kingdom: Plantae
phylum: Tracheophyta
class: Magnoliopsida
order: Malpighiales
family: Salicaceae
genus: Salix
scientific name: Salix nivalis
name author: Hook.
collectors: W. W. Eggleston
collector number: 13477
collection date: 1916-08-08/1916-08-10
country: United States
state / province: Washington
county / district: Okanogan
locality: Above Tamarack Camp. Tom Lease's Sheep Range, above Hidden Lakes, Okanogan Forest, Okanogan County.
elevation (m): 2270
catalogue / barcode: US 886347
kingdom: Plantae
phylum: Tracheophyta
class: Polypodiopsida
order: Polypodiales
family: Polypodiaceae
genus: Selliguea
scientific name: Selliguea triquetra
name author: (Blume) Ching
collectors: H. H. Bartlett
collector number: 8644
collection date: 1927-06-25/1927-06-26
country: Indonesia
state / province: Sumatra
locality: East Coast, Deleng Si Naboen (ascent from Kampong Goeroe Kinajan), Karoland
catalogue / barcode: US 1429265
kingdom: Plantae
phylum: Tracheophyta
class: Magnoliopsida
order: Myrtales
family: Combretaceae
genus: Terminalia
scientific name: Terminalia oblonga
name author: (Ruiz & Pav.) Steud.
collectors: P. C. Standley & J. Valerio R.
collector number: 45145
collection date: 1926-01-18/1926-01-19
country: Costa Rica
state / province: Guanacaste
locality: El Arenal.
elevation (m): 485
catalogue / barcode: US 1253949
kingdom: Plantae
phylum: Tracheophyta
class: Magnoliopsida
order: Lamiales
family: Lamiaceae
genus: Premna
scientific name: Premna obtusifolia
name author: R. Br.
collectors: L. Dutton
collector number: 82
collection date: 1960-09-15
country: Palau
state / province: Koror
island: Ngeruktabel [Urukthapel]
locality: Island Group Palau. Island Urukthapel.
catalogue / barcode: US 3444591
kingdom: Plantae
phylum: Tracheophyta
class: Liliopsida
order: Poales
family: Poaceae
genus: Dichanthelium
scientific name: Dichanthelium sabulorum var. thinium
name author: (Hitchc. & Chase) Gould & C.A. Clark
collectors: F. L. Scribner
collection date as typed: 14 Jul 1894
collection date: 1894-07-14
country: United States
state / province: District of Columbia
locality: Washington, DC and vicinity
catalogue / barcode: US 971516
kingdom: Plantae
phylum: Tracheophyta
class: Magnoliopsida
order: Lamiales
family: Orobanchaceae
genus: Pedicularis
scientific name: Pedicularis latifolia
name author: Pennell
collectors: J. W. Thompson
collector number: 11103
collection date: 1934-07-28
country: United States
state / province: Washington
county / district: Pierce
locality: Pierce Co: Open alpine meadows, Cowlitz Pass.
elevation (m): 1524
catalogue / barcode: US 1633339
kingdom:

□ □ □ □

• _Problem to solve_
Copy every line of all the entries above verbatim, in the same order.

• _Right answer_
kingdom: Plantae
phylum: Tracheophyta
class: Magnoliopsida
order: Malpighiales
family: Salicaceae
genus: Salix
scientific name: Salix nivalis
name author: Hook.
collectors: W. W. Eggleston
collector number: 13477
collection date: 1916-08-08/1916-08-10
country: United States
state / province: Washington
county / district: Okanogan
locality: Above Tamarack Camp. Tom Lease's Sheep Range, above Hidden Lakes, Okanogan Forest, Okanogan County.
elevation (m): 2270
catalogue / barcode: US 886347
kingdom: Plantae
phylum: Tracheophyta
class: Polypodiopsida
order: Polypodiales
family: Polypodiaceae
genus: Selliguea
scientific name: Selliguea triquetra
name author: (Blume) Ching
collectors: H. H. Bartlett
collector number: 8644
collection date: 1927-06-25/1927-06-26
country: Indonesia
state / province: Sumatra
locality: East Coast, Deleng Si Naboen (ascent from Kampong Goeroe Kinajan), Karoland
catalogue / barcode: US 1429265
kingdom: Plantae
phylum: Tracheophyta
class: Magnoliopsida
order: Myrtales
family: Combretaceae
genus: Terminalia
scientific name: Terminalia oblonga
name author: (Ruiz & Pav.) Steud.
collectors: P. C. Standley & J. Valerio R.
collector number: 45145
collection date: 1926-01-18/1926-01-19
country: Costa Rica
state / province: Guanacaste
locality: El Arenal.
elevation (m): 485
catalogue / barcode: US 1253949
kingdom: Plantae
phylum: Tracheophyta
class: Magnoliopsida
order: Lamiales
family: Lamiaceae
genus: Premna
scientific name: Premna obtusifolia
name author: R. Br.
collectors: L. Dutton
collector number: 82
collection date: 1960-09-15
country: Palau
state / province: Koror
island: Ngeruktabel [Urukthapel]
locality: Island Group Palau. Island Urukthapel.
catalogue / barcode: US 3444591
kingdom: Plantae
phylum: Tracheophyta
class: Liliopsida
order: Poales
family: Poaceae
genus: Dichanthelium
scientific name: Dichanthelium sabulorum var. thinium
name author: (Hitchc. & Chase) Gould & C.A. Clark
collectors: F. L. Scribner
collection date as typed: 14 Jul 1894
collection date: 1894-07-14
country: United States
state / province: District of Columbia
locality: Washington, DC and vicinity
catalogue / barcode: US 971516
kingdom: Plantae
phylum: Tracheophyta
class: Magnoliopsida
order: Lamiales
family: Orobanchaceae
genus: Pedicularis
scientific name: Pedicularis latifolia
name author: Pennell
collectors: J. W. Thompson
collector number: 11103
collection date: 1934-07-28
country: United States
state / province: Washington
county / district: Pierce
locality: Pierce Co: Open alpine meadows, Cowlitz Pass.
elevation (m): 1524
catalogue / barcode: US 1633339
kingdom:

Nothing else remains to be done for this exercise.